A lawsuit against the Denver Police Department for use of force during the George Floyd protests had its first day at trial on Monday. The complaint alleges that police officers brought in to supervise the 2020 protests used excessive force, violating the constitutional rights of protestors. 

Two lawsuits representing 12 protestors were first filed in June and July 2020 by the American Civil Liberties Union Colorado and Arnold & Porter, representing seven plaintiffs, and Loevy & Loevy, representing five plaintiffs. The two cases were consolidated in August 2020 and ask the federal district court to declare the actions of police officers during the protest unconstitutional. 


The complaints single out specific crowd control tactics employed by the Denver Police Department and officers from other jurisdictions that injured protestors. The complaint filed by ACLU Colorado and Arnold & Porter contains a long list of images from local news and social media of the tools used by officers, which included tear gas, rubber bullets, flash grenades and more, and the injuries and aftermath of protestors from the use of these tools.

“Officers aimed the tear gas and rubber and foam projectiles, as well as pepper balls, at crowds of protesters indiscriminately, even at times when the crowd was doing nothing more than standing and observing the officers,” reads the ACLU complaint.
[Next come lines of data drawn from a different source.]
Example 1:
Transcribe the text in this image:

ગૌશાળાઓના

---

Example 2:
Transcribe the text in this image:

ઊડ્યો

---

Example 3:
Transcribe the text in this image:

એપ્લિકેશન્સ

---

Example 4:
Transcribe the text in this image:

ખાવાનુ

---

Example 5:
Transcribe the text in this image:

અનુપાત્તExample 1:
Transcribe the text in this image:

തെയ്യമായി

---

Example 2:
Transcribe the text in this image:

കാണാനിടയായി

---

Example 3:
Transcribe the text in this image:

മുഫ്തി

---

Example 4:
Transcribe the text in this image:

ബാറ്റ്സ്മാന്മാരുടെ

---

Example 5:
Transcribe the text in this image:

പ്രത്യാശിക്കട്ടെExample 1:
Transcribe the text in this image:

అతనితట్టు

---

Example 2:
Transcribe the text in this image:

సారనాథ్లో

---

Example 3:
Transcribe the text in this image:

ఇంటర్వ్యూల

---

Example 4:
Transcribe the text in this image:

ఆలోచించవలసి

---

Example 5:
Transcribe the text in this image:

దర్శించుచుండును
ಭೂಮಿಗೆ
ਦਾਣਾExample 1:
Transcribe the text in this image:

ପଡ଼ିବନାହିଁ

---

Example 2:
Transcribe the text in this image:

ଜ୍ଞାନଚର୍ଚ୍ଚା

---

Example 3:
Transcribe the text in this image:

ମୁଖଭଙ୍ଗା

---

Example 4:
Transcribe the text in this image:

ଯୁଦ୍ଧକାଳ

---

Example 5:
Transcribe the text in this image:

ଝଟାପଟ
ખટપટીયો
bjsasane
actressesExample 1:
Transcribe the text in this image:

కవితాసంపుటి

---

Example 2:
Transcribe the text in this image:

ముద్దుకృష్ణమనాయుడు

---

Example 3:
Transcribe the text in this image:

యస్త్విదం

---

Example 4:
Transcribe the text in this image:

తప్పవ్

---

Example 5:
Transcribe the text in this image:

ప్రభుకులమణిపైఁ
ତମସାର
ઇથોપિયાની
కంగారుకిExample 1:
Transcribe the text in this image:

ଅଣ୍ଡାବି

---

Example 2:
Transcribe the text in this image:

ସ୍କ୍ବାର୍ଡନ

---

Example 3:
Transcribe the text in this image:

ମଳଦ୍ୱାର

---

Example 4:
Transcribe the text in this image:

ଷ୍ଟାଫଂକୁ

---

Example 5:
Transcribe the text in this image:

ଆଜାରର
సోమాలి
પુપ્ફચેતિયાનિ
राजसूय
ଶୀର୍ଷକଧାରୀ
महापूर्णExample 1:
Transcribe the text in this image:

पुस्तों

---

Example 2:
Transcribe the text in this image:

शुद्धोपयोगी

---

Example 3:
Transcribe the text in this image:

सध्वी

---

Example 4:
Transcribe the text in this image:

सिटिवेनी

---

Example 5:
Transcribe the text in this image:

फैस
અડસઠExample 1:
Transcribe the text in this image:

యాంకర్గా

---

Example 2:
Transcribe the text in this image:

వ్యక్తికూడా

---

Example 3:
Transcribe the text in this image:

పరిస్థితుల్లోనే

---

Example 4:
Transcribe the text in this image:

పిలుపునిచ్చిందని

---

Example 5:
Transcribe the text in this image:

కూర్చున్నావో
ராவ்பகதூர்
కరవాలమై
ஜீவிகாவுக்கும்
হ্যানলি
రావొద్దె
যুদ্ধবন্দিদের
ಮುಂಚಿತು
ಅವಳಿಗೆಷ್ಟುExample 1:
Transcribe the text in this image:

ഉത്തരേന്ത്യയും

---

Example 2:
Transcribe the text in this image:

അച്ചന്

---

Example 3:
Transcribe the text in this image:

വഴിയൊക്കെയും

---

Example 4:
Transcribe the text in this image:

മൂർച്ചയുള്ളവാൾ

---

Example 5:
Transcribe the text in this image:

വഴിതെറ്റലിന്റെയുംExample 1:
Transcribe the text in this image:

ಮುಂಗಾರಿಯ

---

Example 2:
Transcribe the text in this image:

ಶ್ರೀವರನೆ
While many of these tactics are not lethal weapons, the complaint states, protestors were not given adequate warning and some protestors as well as bystanders sustained significant injuries including loss of vision. 
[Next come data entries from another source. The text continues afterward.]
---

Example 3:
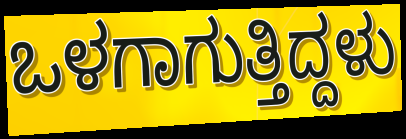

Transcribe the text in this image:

ಒಳಗಾಗುತ್ತಿದ್ದಳು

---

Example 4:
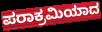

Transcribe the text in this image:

ಪರಾಕ್ರಮಿಯಾದ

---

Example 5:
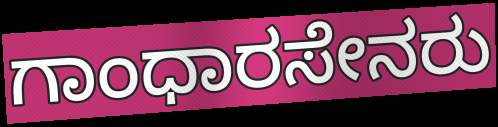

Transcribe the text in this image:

ಗಾಂಧಾರಸೇನರುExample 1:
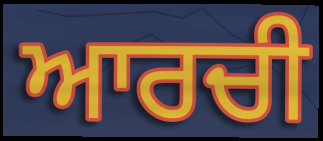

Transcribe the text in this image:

ਆਰਚੀ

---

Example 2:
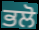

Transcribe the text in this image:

ਭਲੋ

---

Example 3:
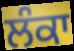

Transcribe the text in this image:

ਲੰਕਾ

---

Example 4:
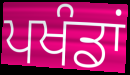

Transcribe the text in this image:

ਪਖੰਡਾਂ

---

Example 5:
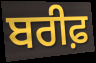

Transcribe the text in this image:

ਬਰੀਫ਼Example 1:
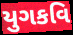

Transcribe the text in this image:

યુગકવિ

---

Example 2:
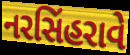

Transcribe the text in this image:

નરસિંહરાવે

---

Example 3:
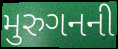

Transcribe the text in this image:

મુરુગનની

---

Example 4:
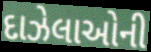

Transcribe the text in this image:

દાઝેલાઓની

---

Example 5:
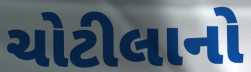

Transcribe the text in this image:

ચોટીલાનોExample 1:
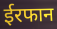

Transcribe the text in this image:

ईरफान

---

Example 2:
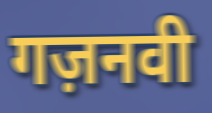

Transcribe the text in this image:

गज़नवी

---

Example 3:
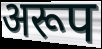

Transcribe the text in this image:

अरूप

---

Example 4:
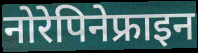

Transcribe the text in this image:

नोरेपिनेफ्राइन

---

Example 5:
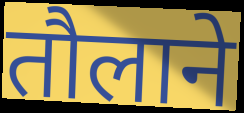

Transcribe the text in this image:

तौलानेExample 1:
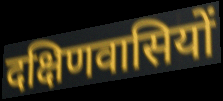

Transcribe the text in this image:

दक्षिणवासियों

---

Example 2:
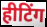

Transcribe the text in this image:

हीटिंग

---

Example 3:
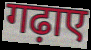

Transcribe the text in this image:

गढ़ाए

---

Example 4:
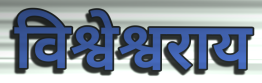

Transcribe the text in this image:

विश्वेश्वराय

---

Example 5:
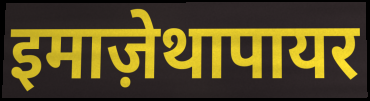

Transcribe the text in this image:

इमाज़ेथापायर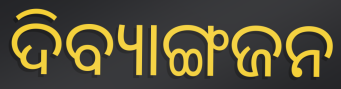
ଦିବ୍ୟାଙ୍ଗଜନ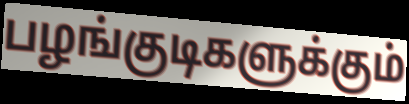
பழங்குடிகளுக்கும்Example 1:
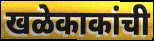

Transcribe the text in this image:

खळेकाकांची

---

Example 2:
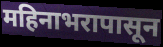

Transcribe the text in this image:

महिनाभरापासून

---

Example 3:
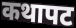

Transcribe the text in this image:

कथापट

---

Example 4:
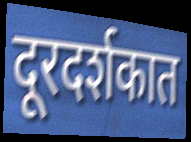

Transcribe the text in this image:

दूरदर्शकात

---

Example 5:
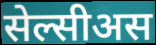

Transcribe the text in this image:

सेल्सीअस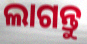
ଲାଗନ୍ତୁ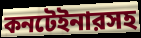
কনটেইনারসহ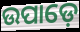
ଉପାଡ଼େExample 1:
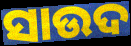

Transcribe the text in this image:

ସାଉଦ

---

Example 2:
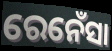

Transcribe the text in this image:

ରେନେଁସା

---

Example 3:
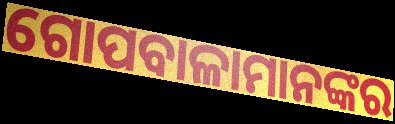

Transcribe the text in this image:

ଗୋପବାଳାମାନଙ୍କର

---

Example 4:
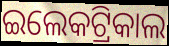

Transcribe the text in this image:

ଇଲେକଟ୍ରିକାଲ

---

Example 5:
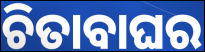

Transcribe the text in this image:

ଚିତାବାଘରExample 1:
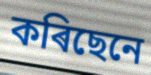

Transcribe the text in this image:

কৰিছেনে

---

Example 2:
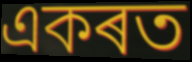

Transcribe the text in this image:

একৰত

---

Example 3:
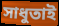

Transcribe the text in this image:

সাধুতাই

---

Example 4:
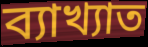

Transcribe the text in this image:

ব্যাখ্যাত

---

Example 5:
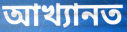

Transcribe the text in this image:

আখ্যানতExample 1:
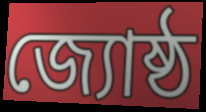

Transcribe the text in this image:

জ্যোষ্ঠ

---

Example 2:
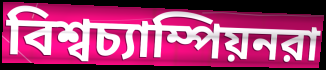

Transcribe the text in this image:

বিশ্বচ্যাম্পিয়নরা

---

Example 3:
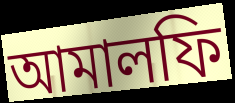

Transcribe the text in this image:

আমালফি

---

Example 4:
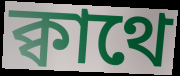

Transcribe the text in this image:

ক্বাথে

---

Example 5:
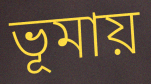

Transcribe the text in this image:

ভূমায়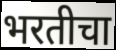
भरतीचाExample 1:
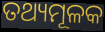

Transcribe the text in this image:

ତଥ୍ୟମୂଳକ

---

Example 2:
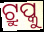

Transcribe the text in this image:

ଟ୍ରୁପ୍କୁ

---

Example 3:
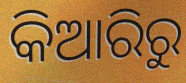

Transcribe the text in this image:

କିଆରିରୁ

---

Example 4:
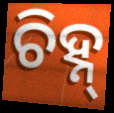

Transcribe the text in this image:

ଚିହ୍ନ୍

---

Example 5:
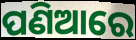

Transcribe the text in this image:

ପଣିଆରେ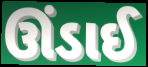
ઊંડાઈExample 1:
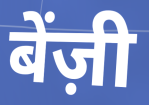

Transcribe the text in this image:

बेंज़ी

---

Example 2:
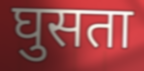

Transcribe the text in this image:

घुसता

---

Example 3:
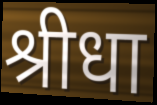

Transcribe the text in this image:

श्रीधा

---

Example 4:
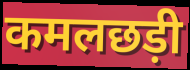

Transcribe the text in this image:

कमलछड़ी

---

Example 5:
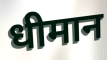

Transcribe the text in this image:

धीमानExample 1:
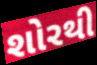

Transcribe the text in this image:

શોરથી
By not properly training officers to constitutionally respond to peaceful protests or disciplining officers for excessive force, the complaints alleges, the City of Denver and the Denver Police Department violated the constitutional rights of protestors to assemble, speak and air grievances against the government.

The Loevy & Loevy suit raises many of the same allegations and asks the court to designate the protesters a class and name the plaintiffs as class representatives.

Along with Denver, the complaint names the city of Aurora, which supplied officers to the protests, police leadership and individual officers from Denver, Aurora and Colorado Springs as defendants. 

The 15-day jury trial began on March 7 at 9 a.m. in federal district court. 

According to ACLU Colorado, the trial is the first in the country to challenge use of force by police against the George Floyd protestors.